The 13th volume of Eurostudia presents itself diverse in content and wrapped in new branding yet it continues the journal’s long-established focus of interest as well as presentation of genres. The following two dossiers open this issue: first, the comparative study “Gouverner le religieux dans l’espace européen : entre acteurs politiques, judiciaires et religieux,” guest-edited by Claude Proeschel and Sylvie Angot, both members of the Groupe Sociétés, Religions, Laïcités (CNRS, École pratique des hautes études, Paris), reflects on religion and its regulations in the context of cultural contact and the European Union from a socio-political perspective, in particular looking at public policy making and the role of international or supranational jurisdictions. Second, guest-edited by Hans-Jürgen Lüsebrink (Saarland University) in collaboration with Louise-Hélène Filion (University of Michigan) and Robert Dion (Université du Québec à Montréal), “Les fictions de l’histoire – configurations germano-canadiennes et transculturelles” presents the results of a workshop held at the CCEAE (2017) on the constructions of identity and nation in literary narratives and films from Germany, Québec, and Canada.

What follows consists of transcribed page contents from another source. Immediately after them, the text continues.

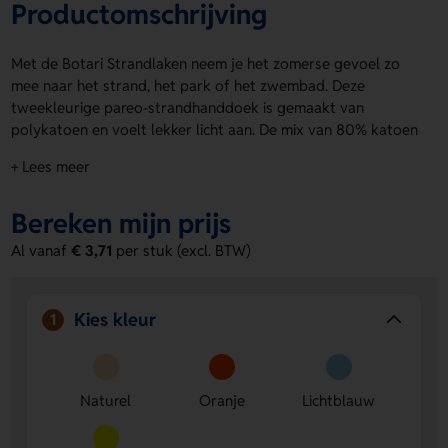
Productomschrijving
Met de Botari Strandlaken neem je het zomerse gevoel zo
mee naar het strand, het park of het zwembad. Deze
tweekleurige pareo-strandhanddoek is gemaakt van
polykatoen en voelt lekker licht aan. De mix van 80% katoen
en 20% polyester, 180 g/m², zorgt voor een fijne balans
+ Lees meer
tussen comfort en stevigheid. De Botari Strandlaken is
verkrijgbaar in Naturel, Oranje, Lichtblauw en Geel. Op de
Bereken mijn prijs
voorzijde kun je eenvoudig een logo, naam of eigen ontwerp
laten aanbrengen. Bestel of vraag een prijs op.
Al vanaf
€ 3,71
per stuk (excl. BTW)
Voordelen van de Botari Strandlaken
Geschikt voor personalisatie
Op de voorzijde laat je
Kies kleur
1
makkelijk een logo, naam of eigen ontwerp toevoegen.
Licht en prettig in gebruik
Door het polykatoen neem
je de strandlaken fijn mee en droogt hij comfortabel af.
Keuze uit frisse kleuren
Verkrijgbaar in Naturel, Oranje,
Naturel
Oranje
Lichtblauw
Lichtblauw en Geel voor een speelse uitstraling.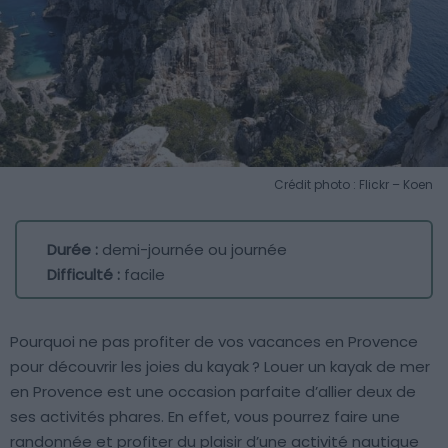
Crédit photo : Flickr – Koen
Durée :
demi-journée ou journée
Difficulté :
facile
Pourquoi ne pas profiter de vos vacances en Provence
pour découvrir les joies du kayak ? Louer un kayak de mer
en Provence est une occasion parfaite d’allier deux de
ses activités phares. En effet, vous pourrez faire une
randonnée et profiter du plaisir d’une activité nautique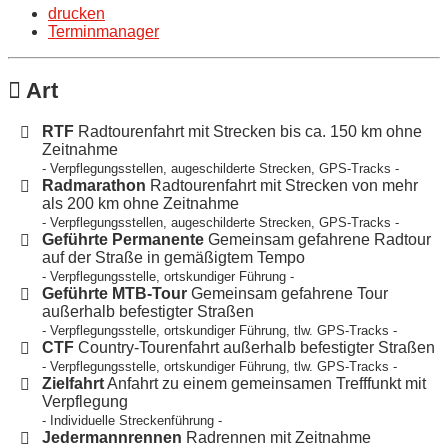
drucken
Terminmanager
Art
RTF
Radtourenfahrt mit Strecken bis ca. 150 km ohne
Zeitnahme
- Verpflegungsstellen, augeschilderte Strecken, GPS-Tracks -
Radmarathon
Radtourenfahrt mit Strecken von mehr
als 200 km ohne Zeitnahme
- Verpflegungsstellen, augeschilderte Strecken, GPS-Tracks -
Geführte Permanente
Gemeinsam gefahrene Radtour
auf der Straße in gemäßigtem Tempo
- Verpflegungsstelle, ortskundiger Führung -
Geführte MTB-Tour
Gemeinsam gefahrene Tour
außerhalb befestigter Straßen
- Verpflegungsstelle, ortskundiger Führung, tlw. GPS-Tracks -
CTF
Country-Tourenfahrt außerhalb befestigter Straßen
- Verpflegungsstelle, ortskundiger Führung, tlw. GPS-Tracks -
Zielfahrt
Anfahrt zu einem gemeinsamen Trefffunkt mit
Verpflegung
- Individuelle Streckenführung -
Jedermannrennen
Radrennen mit Zeitnahme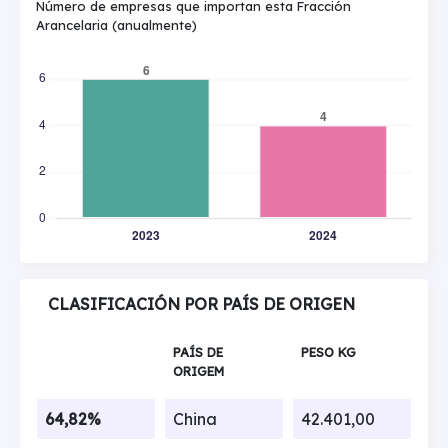
Número de empresas que importan esta Fracción
Arancelaria (anualmente)
CLASIFICACIÓN POR PAÍS DE ORIGEN
PAÍS DE
PESO KG
ORIGEM
64,82%
China
42.401,00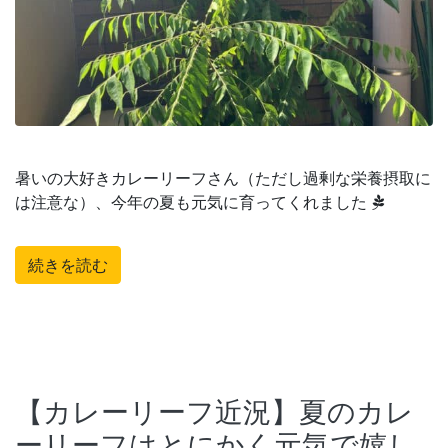
暑いの大好きカレーリーフさん（ただし過剰な栄養摂取に
は注意な）、今年の夏も元気に育ってくれました
続きを読む
【カレーリーフ近況】夏のカレ
ーリーフはとにかく元気で嬉し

A feuilleton (Julien Voyer, Université de Montréal) about the Association Féminine d’Éducation et d’Action Sociale (AFÉAS), a review of the exhibition “Calliope Austria: Women in Society, Culture, and the Sciences” shown at the Bibliothèque des lettres et sciences humaines (BLSH) in December 2018/January 2019, and the translations of passages from Austrian writer Christoph W. Bauer’s text Graubart Boulevard (2008) and his poetry collection stromern (2015) add to the volume, which offers a multidisciplinary view on transcultural configurations of regulation and representation.